While the LMAP study makes no reference to the UK LOM Core, the work it is doing involves a number of key players in the UK LOM Core's development and subsequent uptake. It is not yet clear whether the final recommendations of the final report of the study will make mention of further development of the UK LOM Core. However, in working closely with both LOM Next and DC-Education, the study's authors are intent on ensuring that the UK Higher and Further Education repositories community is well supported in future with regard to educational metadata.
While the above-mentioned developments have been under way, a separate group interested in improving on the LOM began work under the aegis of the International Standards Organisation (ISO) . The major concerns being addressed were providing support for multilingual capability and alternate resources, e.g. for accessibility purposes. The standard will be in two parts: a framework, and a set of core elements. While clearly borne out of similar frustrations as have been felt in the LOM communities around the world, this has occasioned some consternation in the rest of the e-learning standards domain, as it seems a third standard, which is not immediately interoperable with the other two, may be on the horizon . Furthermore, the ISO standardisation process works through discussion and ratification by national standards bodies; so ways in which individuals and organisations can take part are unclear.
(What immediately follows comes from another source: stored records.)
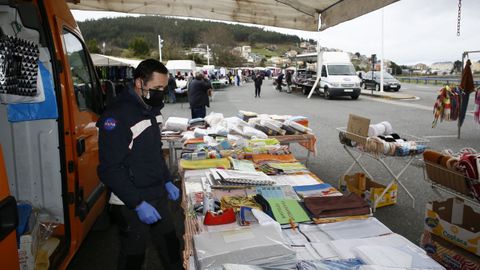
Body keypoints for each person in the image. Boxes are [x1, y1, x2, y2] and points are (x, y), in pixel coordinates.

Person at [97, 59, 183, 270]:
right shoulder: (117, 116)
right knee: (133, 257)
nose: (161, 93)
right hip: (131, 201)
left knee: (171, 246)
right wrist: (137, 203)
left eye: (164, 88)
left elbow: (154, 153)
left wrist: (166, 180)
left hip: (156, 193)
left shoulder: (153, 109)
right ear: (139, 83)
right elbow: (110, 169)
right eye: (157, 88)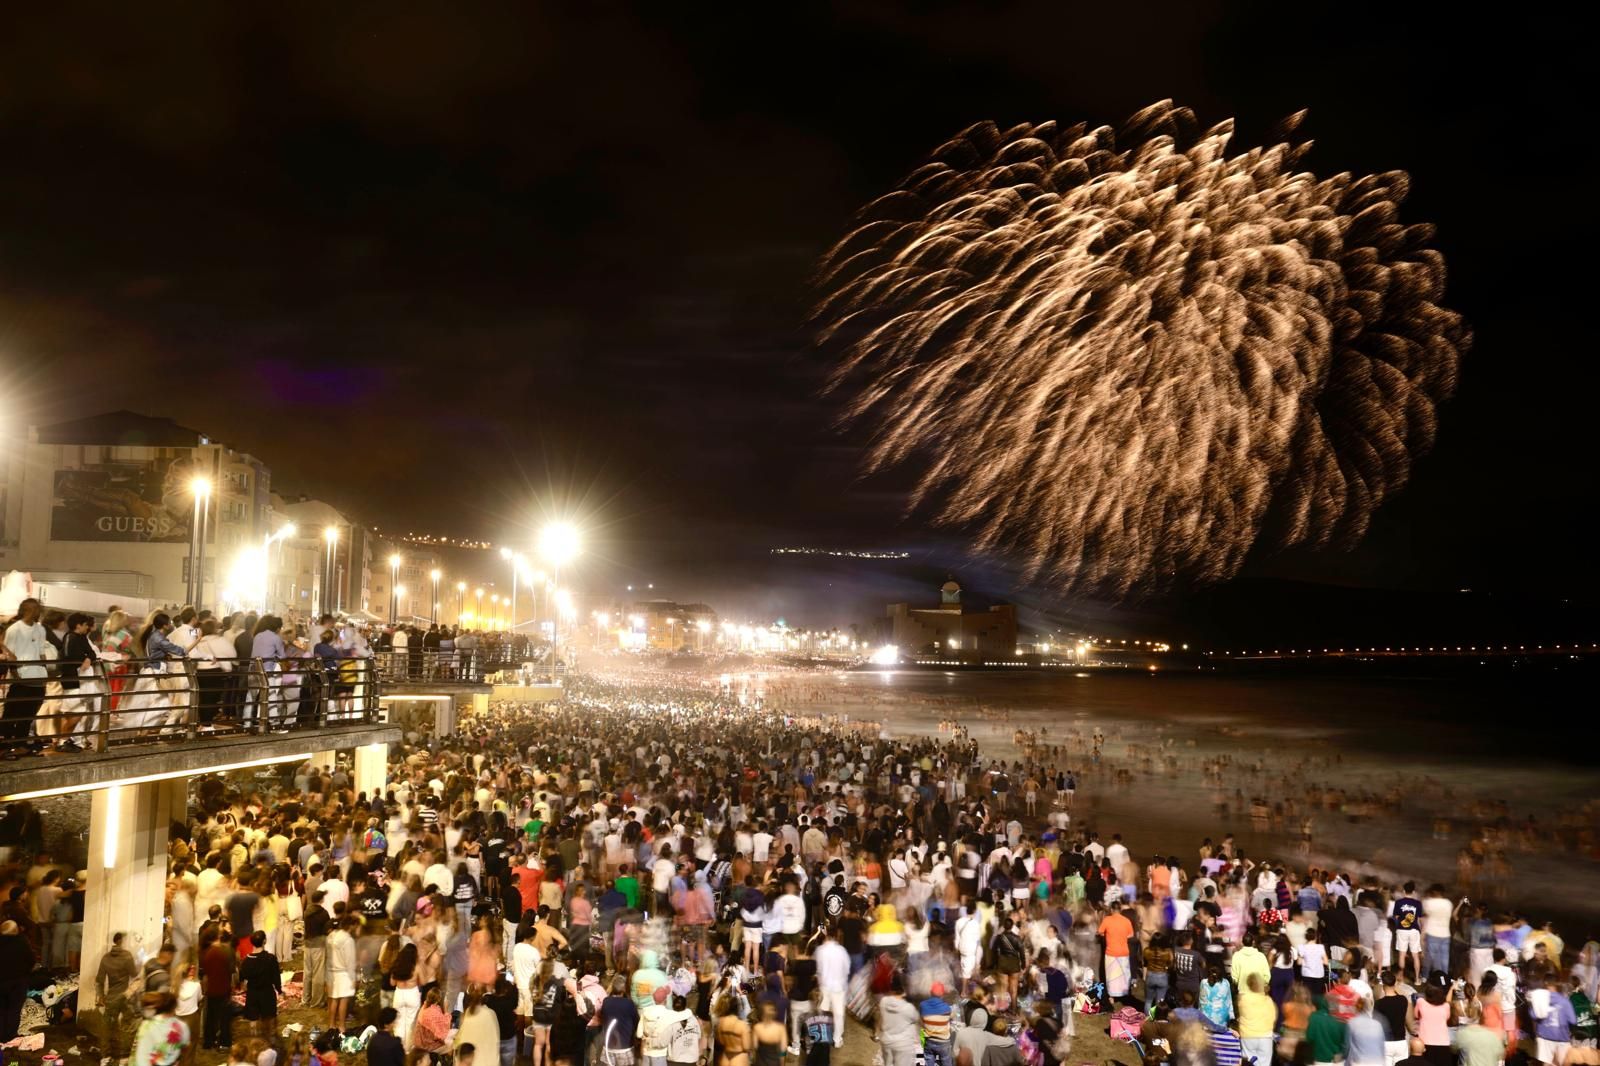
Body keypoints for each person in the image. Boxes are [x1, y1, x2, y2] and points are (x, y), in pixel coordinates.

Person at [239, 930, 282, 1036]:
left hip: (252, 993)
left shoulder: (246, 961)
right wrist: (279, 991)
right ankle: (270, 1037)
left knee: (253, 1019)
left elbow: (242, 980)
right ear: (264, 941)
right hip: (267, 992)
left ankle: (255, 1039)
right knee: (269, 1018)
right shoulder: (270, 959)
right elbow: (276, 978)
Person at [130, 990, 191, 1066]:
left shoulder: (147, 1025)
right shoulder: (182, 1026)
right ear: (174, 1007)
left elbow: (141, 1052)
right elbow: (185, 1047)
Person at [0, 919, 35, 1042]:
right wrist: (25, 972)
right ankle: (10, 1035)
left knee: (1, 1009)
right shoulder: (21, 942)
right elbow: (31, 960)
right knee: (14, 1009)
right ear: (16, 931)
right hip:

However, the ISO MLR group has come forward to collaborate with the DC-Education AP Task Group, expressing a willingness to develop cross-walks with DC and LOM metadata, taking part in the Group's email list, contributing its own use cases to the requirements-gathering process and attending the first Web conference.
There will be no discussion here on the challenges and possibilities for harmonising the metadata standards discussed. This is because Mikael Nilsson of the EC-funded PROLEARN Project, has already produced a near-perfect paper on this topic , in collaboration with Ambjörn Naeve, Erik Duval, Pete Johnston and David Massart, plus a broad consortium of organisations.
As noted at the outset, this article's modest ambition has been to introduce readers with an interest in educational metadata to recent and planned developments. The PROLEARN document provides a critical analysis (which will be difficult to improve upon) of what needs to happen to achieve true harmonisation of current metadata standards, particularly those relevant to education. It simply remains to me to conclude by encouraging interested parties to get involved in these initiatives. Standards must reflect community needs and experiences, and, clearly, the time is ripe to make your presence felt.